Although Rule 14a-8(k) does not require any communications from shareholders to the Commission's staff, the staff will always consider information concerning alleged violations of the statutes administered by the Commission, including argument as to whether or not activities proposed to be taken would be violative of the statute or rule involved. The receipt by the staff of such information, however, should not be construed as changing the staff's informal procedures and proxy review into a formal or adversary procedure.

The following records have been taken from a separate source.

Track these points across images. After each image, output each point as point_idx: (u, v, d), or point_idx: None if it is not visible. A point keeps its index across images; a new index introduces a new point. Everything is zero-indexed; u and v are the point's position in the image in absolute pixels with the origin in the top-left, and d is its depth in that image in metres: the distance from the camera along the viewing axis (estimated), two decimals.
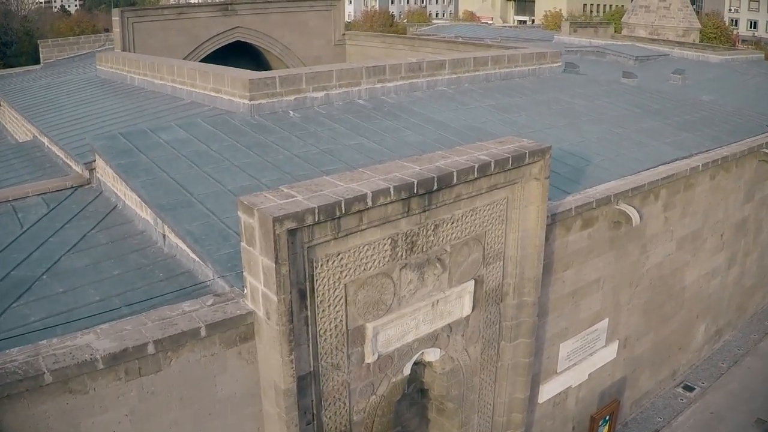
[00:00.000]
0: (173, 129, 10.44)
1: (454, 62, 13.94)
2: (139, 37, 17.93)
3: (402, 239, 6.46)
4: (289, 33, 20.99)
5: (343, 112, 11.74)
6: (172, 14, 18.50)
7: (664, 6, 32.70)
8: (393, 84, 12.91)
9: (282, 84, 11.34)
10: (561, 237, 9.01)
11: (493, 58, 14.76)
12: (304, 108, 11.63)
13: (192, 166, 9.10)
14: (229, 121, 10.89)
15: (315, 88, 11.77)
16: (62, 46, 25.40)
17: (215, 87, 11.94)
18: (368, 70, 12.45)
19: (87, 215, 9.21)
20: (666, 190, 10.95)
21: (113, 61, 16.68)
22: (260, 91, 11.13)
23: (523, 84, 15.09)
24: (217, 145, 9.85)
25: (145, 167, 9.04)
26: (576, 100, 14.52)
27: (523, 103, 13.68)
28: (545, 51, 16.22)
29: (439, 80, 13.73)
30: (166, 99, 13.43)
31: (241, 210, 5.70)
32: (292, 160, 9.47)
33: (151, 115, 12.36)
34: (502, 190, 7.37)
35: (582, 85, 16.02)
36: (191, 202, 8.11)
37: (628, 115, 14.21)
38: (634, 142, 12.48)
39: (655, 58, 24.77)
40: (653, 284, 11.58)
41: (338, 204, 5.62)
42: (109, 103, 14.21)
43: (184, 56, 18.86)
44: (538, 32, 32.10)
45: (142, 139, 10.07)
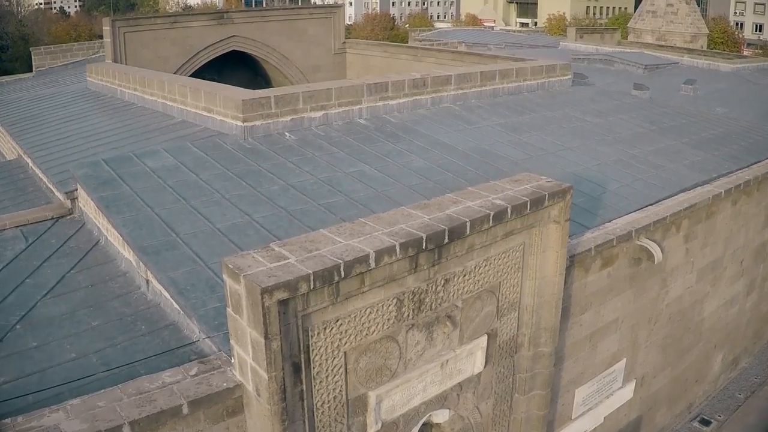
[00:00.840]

It is important to note that the staff's and Commission's no-action responses to Rule 14a-8(j) submissions reflect only informal views. The determinations reached in these no- action letters do not and cannot adjudicate the merits of a company's position with respect to the proposal. Only a court such as a U.S. District Court can decide whether a company is obligated to include shareholder proposals in its proxy materials. Accordingly a discretionary determination not to recommend or take Commission enforcement action, does not preclude a proponent, or any shareholder of a company, from pursuing any rights he or she may have against the company in court, should the management omit the proposal from the company's proxy material.